La lettre à Lulu
Lulu 50 novembre 2005

Bazar de l’hôtel de ville. Stratégie agressive du art-discount


Vigilance : la bimbeloterie unique à prix subventionnés risque de fragiliser le commerce mondial. Que fait l’OMC ?


Bazar de l’hôtel de ville. Stratégie agressive du art-discount
Soldes monstres au Lieu Unique. Tout à un euro pendant une heure.

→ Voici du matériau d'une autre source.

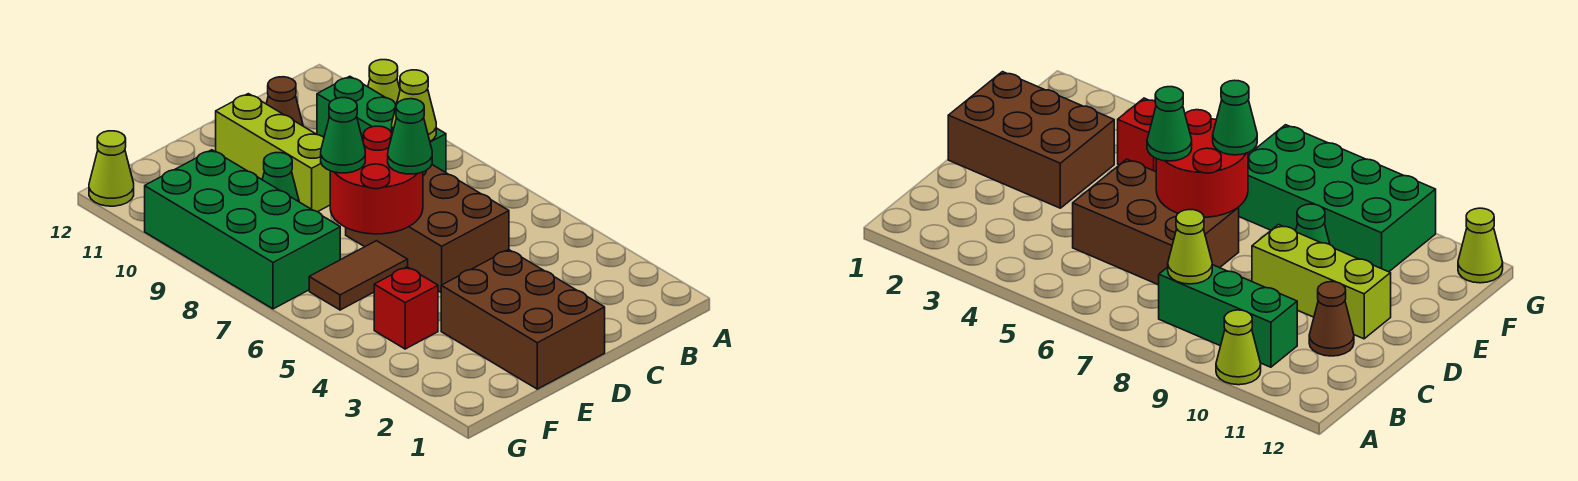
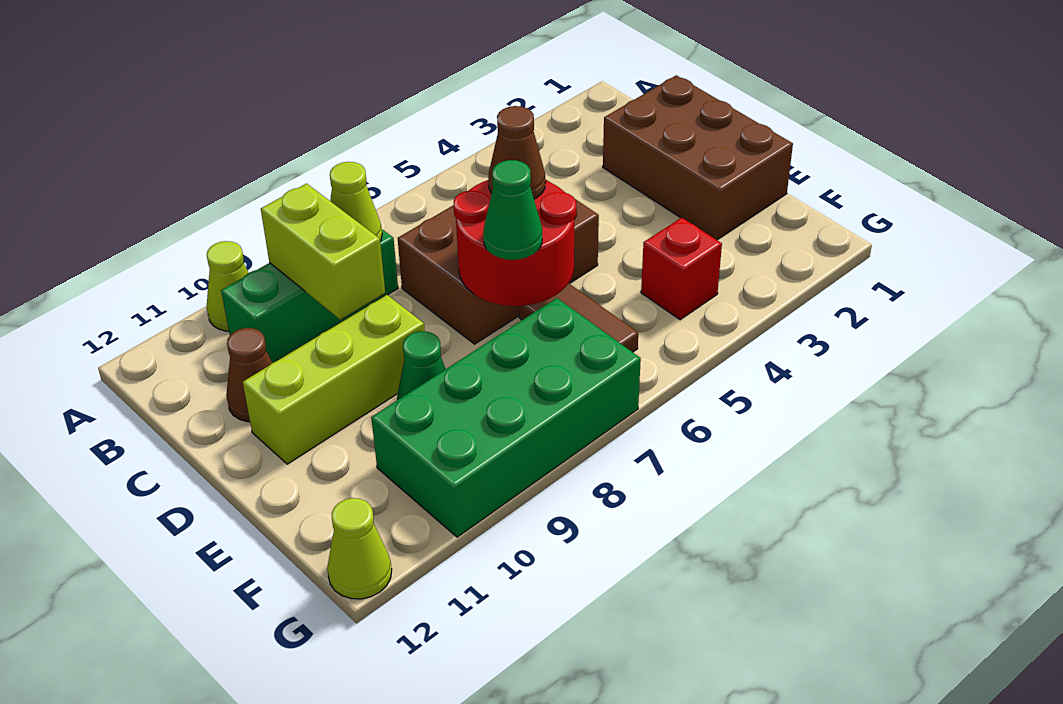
none -> lime 1x2 brick [261,184,385,319]
brown 2x3 brick [441,250,605,389] -> brown 2x3 brick turned to [603,75,793,240]
green 1x1 cone [388,99,432,174] -> brown 1x1 cone [488,106,545,199]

Mêlée effrénée pour choper le sac asiatique, le jouet gonflable ou la peluche bradée à un euro. Pour les invités du vernissage de l’expo «Contact», le 15 octobre, le centre culturel s’est transformé en supérette sous couvert d’art contemporain. Bazar bimbeloterie plein de babioles pour bobos. Moins cher que là-bas ! Vente à perte, dirait la direction de la concurrence. Ce doit être le petit marché de Noël version boboland. Officiellement, l’étal qu’on s’arrache est une performance d’un plasticien thaïlandais, Surasi Kusolwong, «l’un des artistes les plus importants de la scène artistique asiatique actuelle», souligne le dossier de presse aux belous et béotiens. Il a fait venir de chez lui des centaines de gadgets que seul un jugement de classe moyenne éclairée désigne comme kitsch. L’alibi culturel est donc en place pour que chacun se positionne avant le top départ devant l’objet convoité, sac à bandoulière, bestiole en vinyle gonflable, peluche couleur criarde, coussins de relaxation, joujou plastique. Il y a même un sac estampillé de la gueule du Che. C’est dire si on fait dans le rebelle. Les «clients» jouent des coudes avec assez de retenue pour se garder de cette avidité aussi brutale que vulgaire des jours de soldes. Restons mondains, il y a là le maire et sa dame. Tout est prévu, même le grand sac en plastique tissé, must des immigrés en vadrouille, réapproprié par les branchouilles tout excités par l’aubaine de cette consommation éclair low cost. Le grand sac à rayures à un euro permet d’y fourrer un max de gadgets cheap alors que l’artiste hurle des trucs incompréhensibles dans son mégaphone. Aucune distance critique sur l’avidité d’achat ou sur la société de consommation, que cette «performance» encourage. Pourtant, la présentation de l’artiste assure que ses installations «trouvent un équilibre parfait entre un aspect festif et une critique acérée de la société actuelle». Entre l’état néant de la fête et le degré zéro d’acération de la critique, l’équilibre est effectivement parfait.